En date du 24 février 1999, les époux BALOTA-… furent entendus par un agent du service de police judiciaire, section police des étrangers et des jeux, de la gendarmerie grand-

ducale, sur l’itinéraire suivi pour venir au Luxembourg et sur son identité.

Les époux BALOTA-… furent entendus séparément en date du 26 juillet 1999 par un agent du ministère de la Justice sur les motifs à la base de leur demande d’asile.

Par décision du 6 septembre 2000, notifiée le 14 septembre 2000, le ministre de la Justice informa les époux BALOTA-… de ce que leur demande avait été rejetée au motif qu’ils n’allégueraient tous les deux aucune crainte raisonnable de persécution susceptible de rendre leur vie intolérable dans leur pays, de sorte qu’une crainte justifiée de persécution en raison d’opinions politiques, de la race, de la religion, de la nationalité ou de l’appartenance à un groupe social ne serait pas établie dans leur chef.

Le recours gracieux que les époux BALOTA-… ont fait introduire par courrier de leur mandataire datant du 12 octobre 2000 s’étant soldé par une décision confirmative du ministre du 8 novembre 2000, ils ont fait introduire un recours contentieux tendant à la réformation de la décision ministérielle précitée du 6 septembre 2000 par requête déposée le 8 décembre 2000.

L’article 12 de la loi modifiée du 3 avril 1996 portant création 1. d’une procédure relative à l’examen d’une demande d’asile, 2. d’un régime de protection temporaire, instaurant un recours au fond en matière de demandes d’asile déclarées non fondées, le tribunal est compétent pour connaître du recours en réformation qui est encore recevable pour avoir été introduit dans les formes et délai de la loi.

A l’appui de leur recours, les demandeurs font exposer qu’ils ont quitté le Monténégro notamment en raison de l’imminence de l’appel de Monsieur BALOTA sous les drapeaux et que ce dernier risquerait dès lors d’encourir une peine pour insoumission qui pourrait être d’une sévérité disproportionnée en raison de sa confession musulmane.
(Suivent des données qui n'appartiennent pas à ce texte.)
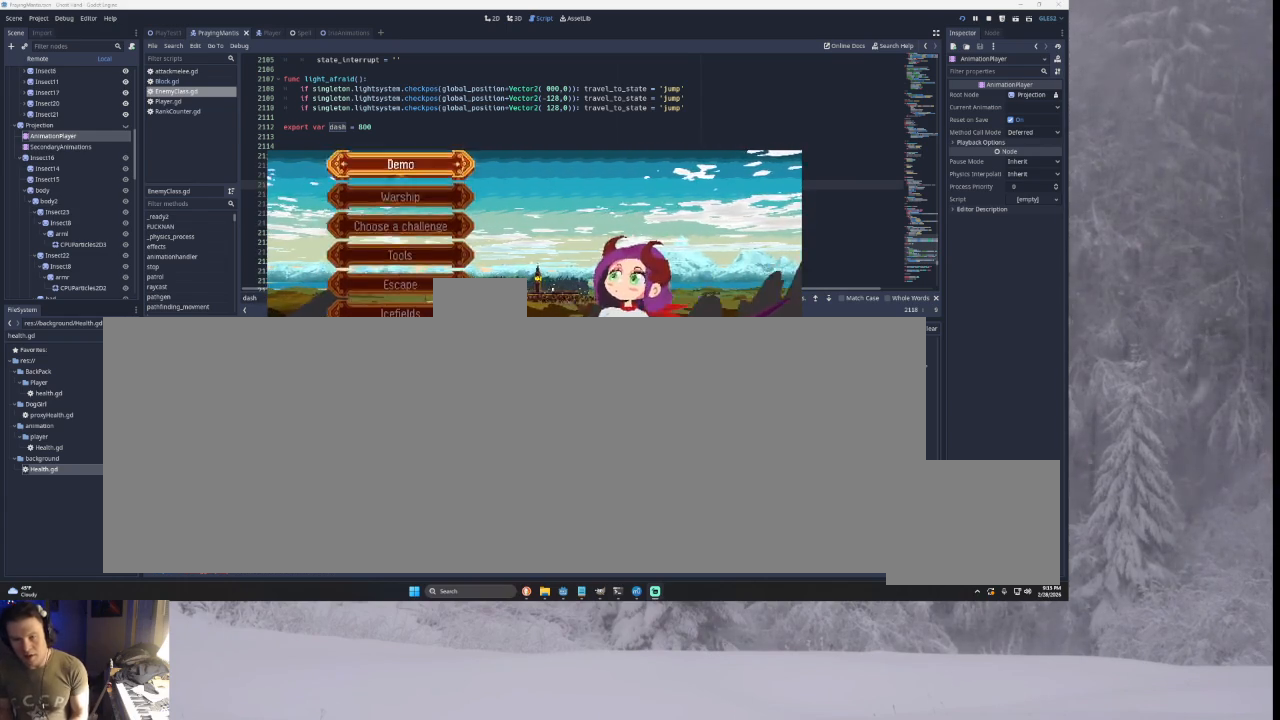
{"buttons": [], "left_stick": "center", "right_stick": "center", "events": [[133, "left_stick", "center"], [233, "left_stick", "down"], [500, "left_stick", "center"]]}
Ils estiment que ce serait partant à tort que le ministre a écarté l’existence vérifiée dans leur chef d’une crainte de persécution pour insoumission en cas de retour dans leur pays d’origine. Ils font valoir en outre qu’eu égard à la situation actuelle en Yougoslavie il serait raisonnable de croire que leur retour au Monténégro serait suivi de nombreuses menaces, violences ou représailles motivées par le fait qu’ils ont quitté ce pays. Ils en déduisent que la décision ministérielle déférée ne serait justifiée ni en fait, ni en droit.

Le délégué du Gouvernement soutient que le ministre de la Justice aurait fait une saine appréciation de la situation des demandeurs et que le recours laisserait d’être fondé.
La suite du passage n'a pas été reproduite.